Phase I randomized clinical trial of N-acetylcysteine in combination with an adjuvant probenecid for treatment of severe traumatic brain injury in children

Abstract

Background: There are no therapies shown to improve outcome after severe traumatic brain injury (TBI) in humans, a leading cause of morbidity and mortality. We sought to verify brain exposure of the systemically administered antioxidant N-acetylcysteine (NAC) and the synergistic adjuvant probenecid, and identify adverse effects of this drug combination after severe TBI in children.

Methods: IRB-approved, randomized, double-blind, placebo controlled Phase I study in children 2 to 18 years-of-age admitted to a Pediatric Intensive Care Unit after severe TBI (Glasgow Coma Scale [GCS] score ≤8) requiring an externalized ventricular drain for measurement of intracranial pressure (ICP). Patients were recruited from November 2011-August 2013. Fourteen patients (n = 7/group) were randomly assigned after obtaining informed consent to receive probenecid (25 mg/kg load, then 10 mg/kg/dose q6h×11 doses) and NAC (140 mg/kg load, then 70 mg/kg/dose q4h×17 doses), or placebos via naso/orogastric tube. Serum and CSF samples were drawn pre-bolus and 1-96 h after randomization and drug concentrations were measured via UPLC-MS/MS. Glasgow Outcome Scale (GOS) score was assessed at 3 months.

Results: There were no adverse events attributable to drug treatment. One patient in the placebo group was withdrawn due to adverse effects. In the treatment group, NAC concentrations ranged from 16,977.3±2,212.3 to 16,786.1±3,285.3 in serum and from 269.3±113.0 to 467.9±262.7 ng/mL in CSF, at 24 to 72 h post-bolus, respectively; and probenecid concentrations ranged from 75.4.3±10.0 to 52.9±25.8 in serum and 5.4±1.0 to 4.6±2.1 μg/mL in CSF, at 24 to 72 h post-bolus, respectively (mean±SEM). Temperature, mean arterial pressure, ICP, use of ICP-directed therapies, surveillance serum brain injury biomarkers, and GOS at 3 months were not different between groups.

Conclusions: Treatment resulted in detectable concentrations of NAC and probenecid in CSF and was not associated with undesirable effects after TBI in children.

Trial registration: ClinicalTrials.gov NCT01322009.

Fig 1. CONSORT flow diagram.

*in one patient support was withdrawn due to poor neurological prognosis; one patient developed a diffuse rash after administration of study drugs and further administration was discontinued; in one patient the nasogastric tube was removed after extubation and discontinuation of mechanical ventilation, and was not replaced as per study protocol preventing further administration of study drugs.

Fig 2. Serum brain injury biomarkers neuron specific enolase (NSE) and glial fibrillary acidic protein (GFAP) during study period.

Individual NSE corrected for the degree of hemolysis (A) and GFAP (B) values for patients in the placebo (red circles) and probenecid + NAC (Pro-NAC; open blue squares) groups during the study period. There were no differences between groups for NSE (P = 0.441) or GFAP (P = 0.596). Time 0 is in reference to drug administration. Both groups started with seven patients/group. Sample attrition due to patient death, discontinuation of continuous monitoring, or insufficient quantity of serum available to perform the assay.

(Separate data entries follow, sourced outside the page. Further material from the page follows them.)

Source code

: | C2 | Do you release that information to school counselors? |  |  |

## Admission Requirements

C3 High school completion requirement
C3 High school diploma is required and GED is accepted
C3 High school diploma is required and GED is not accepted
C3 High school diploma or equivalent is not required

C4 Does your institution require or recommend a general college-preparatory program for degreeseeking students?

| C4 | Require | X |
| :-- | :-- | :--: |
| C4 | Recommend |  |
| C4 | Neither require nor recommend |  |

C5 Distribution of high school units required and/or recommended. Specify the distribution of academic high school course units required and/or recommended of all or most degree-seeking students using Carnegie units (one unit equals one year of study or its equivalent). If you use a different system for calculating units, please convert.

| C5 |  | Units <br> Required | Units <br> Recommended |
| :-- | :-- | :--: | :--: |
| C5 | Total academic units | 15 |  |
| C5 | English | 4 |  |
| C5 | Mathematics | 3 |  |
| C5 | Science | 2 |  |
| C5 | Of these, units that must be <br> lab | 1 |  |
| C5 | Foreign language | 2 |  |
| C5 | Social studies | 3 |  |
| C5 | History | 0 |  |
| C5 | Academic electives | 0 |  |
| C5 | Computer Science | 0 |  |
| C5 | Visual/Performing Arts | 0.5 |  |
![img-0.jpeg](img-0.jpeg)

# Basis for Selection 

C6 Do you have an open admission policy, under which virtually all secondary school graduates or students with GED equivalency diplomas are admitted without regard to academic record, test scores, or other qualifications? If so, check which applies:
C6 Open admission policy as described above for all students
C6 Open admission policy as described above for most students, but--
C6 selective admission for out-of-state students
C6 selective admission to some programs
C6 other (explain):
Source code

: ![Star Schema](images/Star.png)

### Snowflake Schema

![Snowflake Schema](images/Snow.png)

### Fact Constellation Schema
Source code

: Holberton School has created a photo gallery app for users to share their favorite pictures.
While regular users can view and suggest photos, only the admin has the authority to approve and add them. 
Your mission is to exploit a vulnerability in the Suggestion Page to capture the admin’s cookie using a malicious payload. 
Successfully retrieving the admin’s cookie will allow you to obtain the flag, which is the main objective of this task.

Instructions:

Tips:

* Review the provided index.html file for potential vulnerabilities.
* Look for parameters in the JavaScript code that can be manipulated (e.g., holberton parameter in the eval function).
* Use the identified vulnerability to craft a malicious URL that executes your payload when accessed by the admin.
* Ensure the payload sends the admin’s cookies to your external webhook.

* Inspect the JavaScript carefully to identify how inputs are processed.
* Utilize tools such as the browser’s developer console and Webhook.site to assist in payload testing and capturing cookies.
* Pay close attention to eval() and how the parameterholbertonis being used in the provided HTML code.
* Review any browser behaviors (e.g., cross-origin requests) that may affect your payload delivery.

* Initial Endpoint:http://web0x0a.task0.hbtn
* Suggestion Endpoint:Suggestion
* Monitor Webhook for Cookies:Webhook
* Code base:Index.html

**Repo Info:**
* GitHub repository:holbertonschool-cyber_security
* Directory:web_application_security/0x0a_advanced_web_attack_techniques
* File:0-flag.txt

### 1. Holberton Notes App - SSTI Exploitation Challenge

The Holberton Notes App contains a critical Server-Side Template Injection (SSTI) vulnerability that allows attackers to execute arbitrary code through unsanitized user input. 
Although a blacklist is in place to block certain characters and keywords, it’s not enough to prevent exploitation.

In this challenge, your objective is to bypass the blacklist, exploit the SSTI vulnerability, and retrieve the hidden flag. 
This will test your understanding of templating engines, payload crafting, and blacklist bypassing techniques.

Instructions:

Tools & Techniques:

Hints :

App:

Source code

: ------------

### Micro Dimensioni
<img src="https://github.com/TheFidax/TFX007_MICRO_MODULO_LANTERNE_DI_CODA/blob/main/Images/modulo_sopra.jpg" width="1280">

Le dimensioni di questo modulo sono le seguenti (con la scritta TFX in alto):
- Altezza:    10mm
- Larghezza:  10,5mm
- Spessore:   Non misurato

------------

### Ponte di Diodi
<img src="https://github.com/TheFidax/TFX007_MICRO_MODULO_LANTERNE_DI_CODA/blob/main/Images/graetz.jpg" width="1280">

Fig 3. Serum and cerebrospinal fluid (CSF) N-acetylcysteine (NAC) and probenecid concentrations during study period.

NAC (A) and probenecid (B) concentrations measured using ultra-high performance liquid chromatography-mass spectrometry (MS)/MS are shown for the placebo (red circles) and probenecid + NAC (Pro-NAC; open blue squares) groups. Data are mean and SEM; sample sizes noted in parentheses (n); LOQ = lower limit of quantification for the assay. Hashed lines represent drug administration times. ¹Sample attrition due to patient death, premature withdrawal from study due to adverse event (rash), inability to continue enteric administration of study drugs after removal of nasogastric tube, and/or removal of or inability to obtain CSF from externalized ventricular drain.

Fig 4. Mean arterial pressure (MAP), intracranial pressure (ICP), and cerebral perfusion pressure (CPP) during study period.

MAP (A), ICP (B), and CPP (C) in the placebo (red circles) and probenecid + NAC (Pro-NAC; open blue squares) groups during the study period. Time 0 refers to pediatric intensive care unit admission. Median time [range] to first drug dose for the placebo group was 20.5 [14.6–26.0] h and for the Pro-NAC group was 16.5 [8.8–22.0] h. Data are mean and SD; Both groups started with seven patients/group. Sample attrition due to patient death or discontinuation of continuous monitoring.